**TASK INSTRUCTIONS**
In the article on New York City bus lane cameras, on what date will the 2010 law expire if it is not extended?

Unless Albany Acts, NYC Bus Lanes Are About to Get Clogged With Cars

Get ready for more Beemers blocking bus lanes unless Albany renews the automated enforcement program for NYC. Video still of 34th Street before bus lane cams: Streetfilms/Robin Urban Smith

Five years ago, the state passed a bill allowing the city to install cameras that catch drivers who illegally use bus lanes on six Select Bus Service routes. Unless Albany acts soon, that legislation will expire and the cameras will have to be turned off at the end of this summer.

There’s a fix waiting to be voted on in the state legislature — and it would expand the cameras to more bus lanes. A bill sponsored in the Assembly by Nily Rozic and in the State Senate by Martin Golden would extend the bus lane cameras for another five years. Otherwise, the 2010 law would expire on September 20.

An earlier version of Rozic’s bill, which was submitted at the request of the de Blasio administration, asked for the power to install bus lane cameras on up to 20 additional routes of the city’s choosing [PDF]. That’s since been negotiated down. The bill now asks for up to 10 additional bus routes of the city’s choice, on top of the six specific SBS routes that qualified for cameras under the 2010 law.

(Element and coordinate records)
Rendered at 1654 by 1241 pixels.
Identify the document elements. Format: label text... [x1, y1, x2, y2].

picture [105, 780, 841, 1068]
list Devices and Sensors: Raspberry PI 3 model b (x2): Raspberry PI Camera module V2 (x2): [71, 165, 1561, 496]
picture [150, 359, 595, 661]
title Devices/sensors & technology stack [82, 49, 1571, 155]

**TASK RESPONSE**
September 20.